Personally, I expect this experience will impact my teaching by providing me with new materials, but it will also enhance my research collaborations with the various members of this consortium.
The TEAM project hasn’t been running for long and it requires a lot of adaptation due to the situation caused by the pandemic, so we’re not aware of the impact it will have yet. However, our intentions, which are stated in our proposal, are as follows:
We intend to create an open education resource available in nine language versions and containing the course materials and the interviews as well as other materials, interactive activities, and links to other relevant online resources. These will be made available to academic instructors beyond the TEAM consortium as well as the general public.

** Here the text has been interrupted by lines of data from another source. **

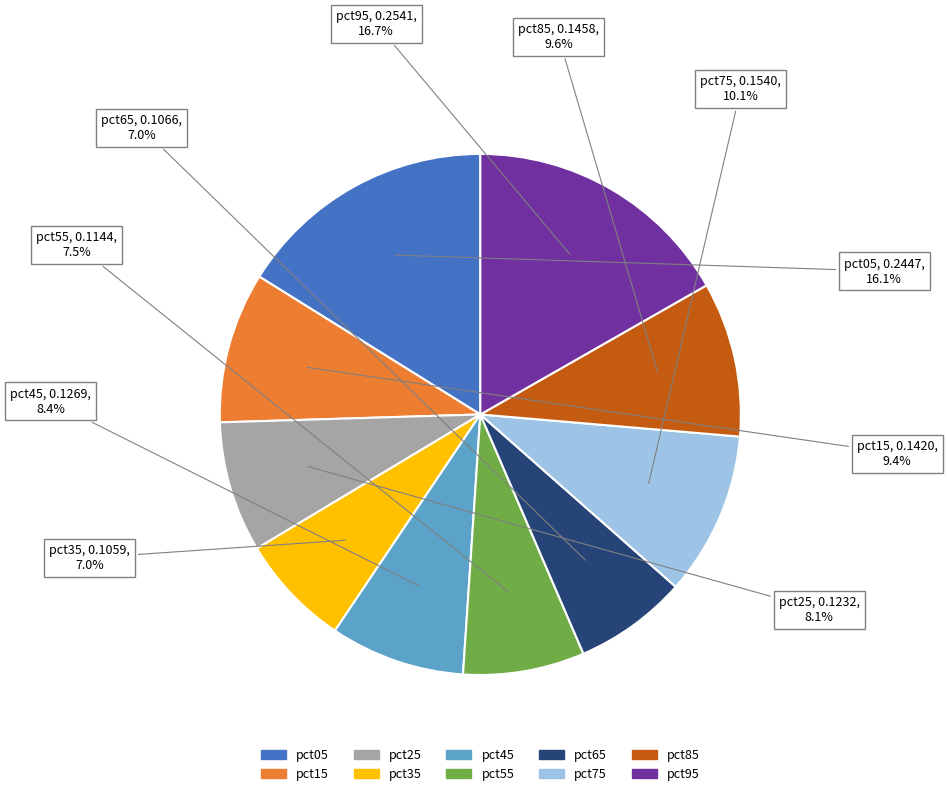

How many slices are in this pie chart?

10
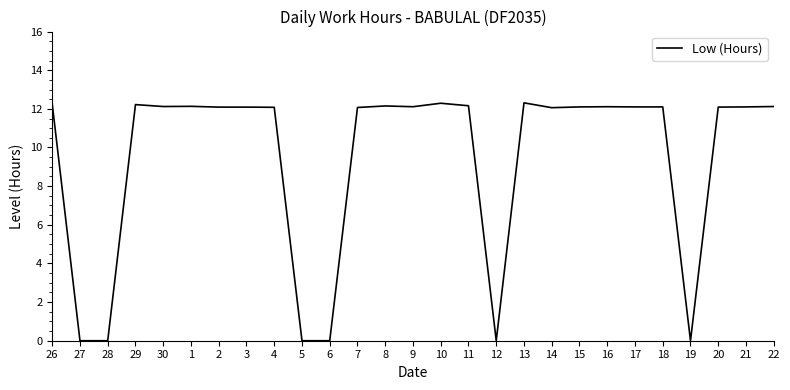

What is the average value?

9.4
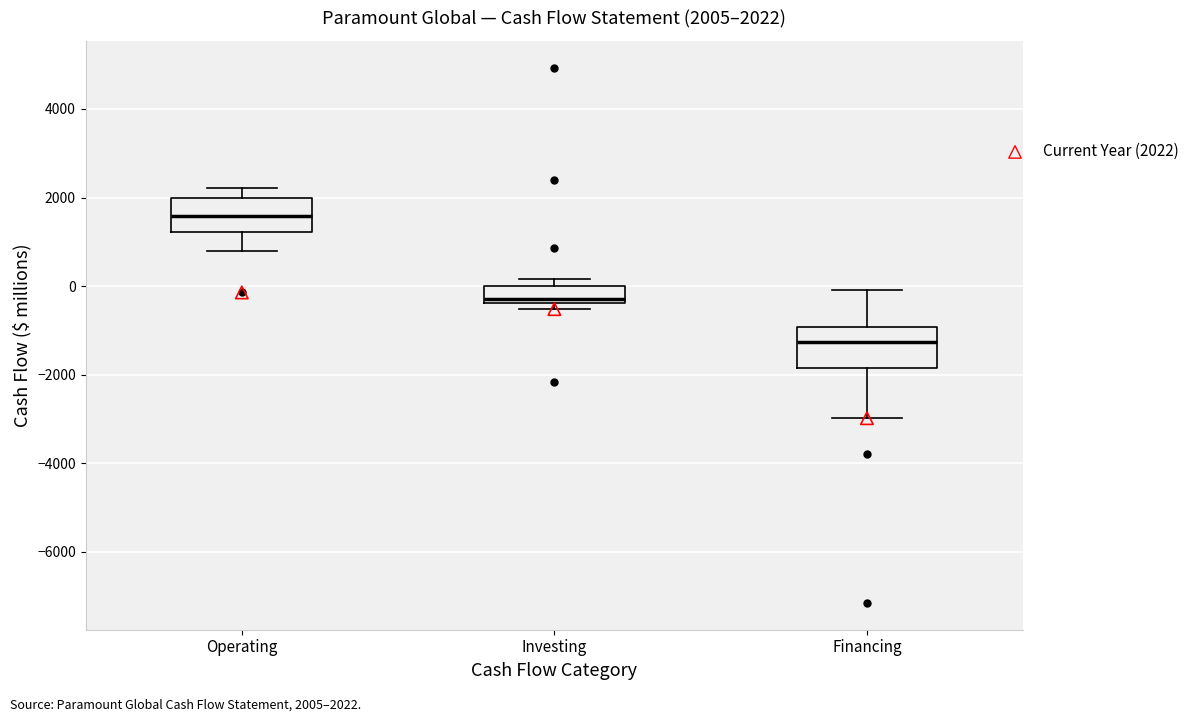

Which box's median line is the lowest?

Financing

The resource will be made available in nine languages to increase its transferability potential and reach beyond traditional academic audiences.
We envision the desired impact of the project in two main areas:
- the improvement of day-to-day educational practices through educating the teachers and providing them with tools to better understand the needs of bilingual children as well as more effective teaching techniques to facilitate language acquisition and maintenance and to foster academic attainment; and
- a change in educational policies affecting bilingual children towards putting in place more sufficient provisions for language education of children who’ve experienced migration.
Our plans for the future are likely to make a huge impact and we are very excited about this potential to make a difference in the lives of so many teachers and their students.